START RECORDS FOR PROCESSING

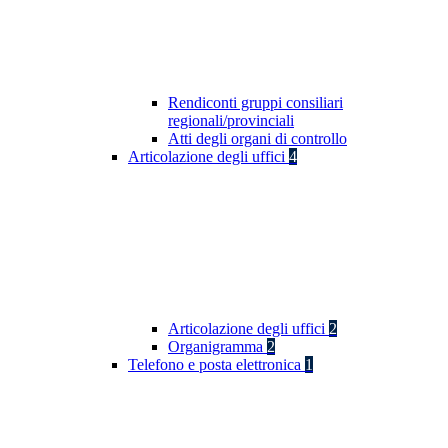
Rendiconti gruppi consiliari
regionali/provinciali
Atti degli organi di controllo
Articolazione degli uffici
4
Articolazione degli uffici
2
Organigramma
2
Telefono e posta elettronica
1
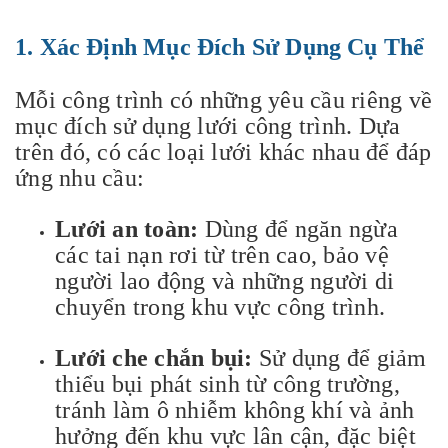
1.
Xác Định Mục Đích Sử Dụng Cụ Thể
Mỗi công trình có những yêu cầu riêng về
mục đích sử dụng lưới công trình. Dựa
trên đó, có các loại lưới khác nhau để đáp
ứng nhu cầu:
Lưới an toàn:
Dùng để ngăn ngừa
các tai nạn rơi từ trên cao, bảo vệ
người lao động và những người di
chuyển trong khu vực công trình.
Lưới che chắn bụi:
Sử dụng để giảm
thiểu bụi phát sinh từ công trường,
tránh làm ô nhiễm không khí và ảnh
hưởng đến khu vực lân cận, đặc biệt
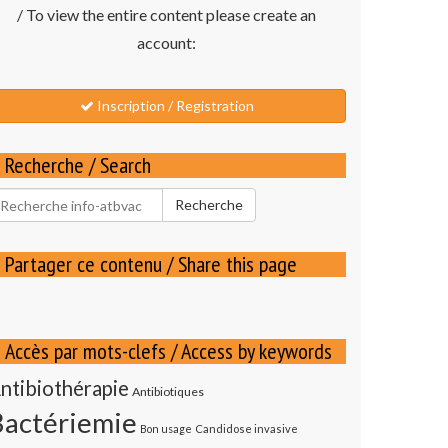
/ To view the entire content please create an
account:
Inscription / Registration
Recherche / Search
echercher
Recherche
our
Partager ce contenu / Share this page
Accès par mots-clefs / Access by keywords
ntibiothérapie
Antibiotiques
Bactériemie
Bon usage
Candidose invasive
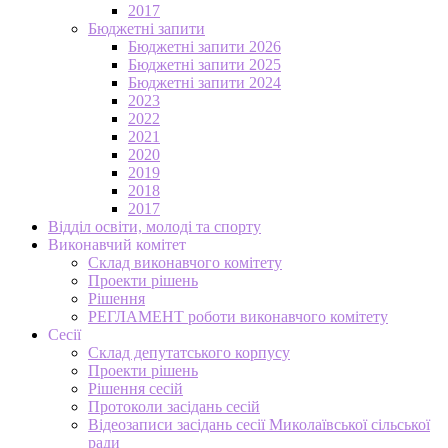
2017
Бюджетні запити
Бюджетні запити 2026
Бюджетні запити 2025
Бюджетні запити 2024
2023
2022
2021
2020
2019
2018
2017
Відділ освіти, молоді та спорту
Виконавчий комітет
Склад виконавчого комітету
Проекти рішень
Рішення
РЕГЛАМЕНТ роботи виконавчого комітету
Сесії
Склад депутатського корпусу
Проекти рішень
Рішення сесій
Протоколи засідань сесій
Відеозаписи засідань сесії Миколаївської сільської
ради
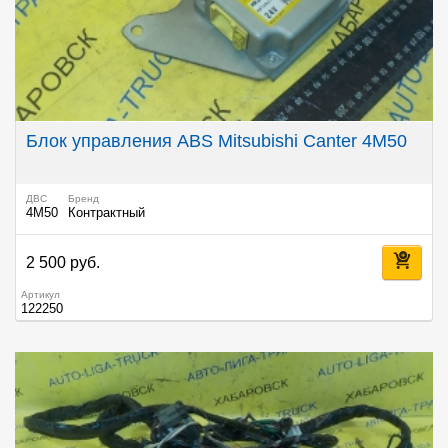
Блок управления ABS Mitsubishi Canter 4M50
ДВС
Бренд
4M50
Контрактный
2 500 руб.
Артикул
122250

END RECORDS FOR PROCESSING

WORK INSTRUCTION — Reproduce the text of all the items above with every occurrence of "Проекти рішень" changed to "Проєкти рішень", leaving everything else unaltered. Omit the pictures from the answer.

RESULT —
Rendiconti gruppi consiliari
regionali/provinciali
Atti degli organi di controllo
Articolazione degli uffici
4
Articolazione degli uffici
2
Organigramma
2
Telefono e posta elettronica
1
1.
Xác Định Mục Đích Sử Dụng Cụ Thể
Mỗi công trình có những yêu cầu riêng về
mục đích sử dụng lưới công trình. Dựa
trên đó, có các loại lưới khác nhau để đáp
ứng nhu cầu:
Lưới an toàn:
Dùng để ngăn ngừa
các tai nạn rơi từ trên cao, bảo vệ
người lao động và những người di
chuyển trong khu vực công trình.
Lưới che chắn bụi:
Sử dụng để giảm
thiểu bụi phát sinh từ công trường,
tránh làm ô nhiễm không khí và ảnh
hưởng đến khu vực lân cận, đặc biệt
/ To view the entire content please create an
account:
Inscription / Registration
Recherche / Search
echercher
Recherche
our
Partager ce contenu / Share this page
Accès par mots-clefs / Access by keywords
ntibiothérapie
Antibiotiques
Bactériemie
Bon usage
Candidose invasive
2017
Бюджетні запити
Бюджетні запити 2026
Бюджетні запити 2025
Бюджетні запити 2024
2023
2022
2021
2020
2019
2018
2017
Відділ освіти, молоді та спорту
Виконавчий комітет
Склад виконавчого комітету
Проєкти рішень
Рішення
РЕГЛАМЕНТ роботи виконавчого комітету
Сесії
Склад депутатського корпусу
Проєкти рішень
Рішення сесій
Протоколи засідань сесій
Відеозаписи засідань сесії Миколаївської сільської
ради
Блок управления ABS Mitsubishi Canter 4M50
ДВС
Бренд
4M50
Контрактный
2 500 руб.
Артикул
122250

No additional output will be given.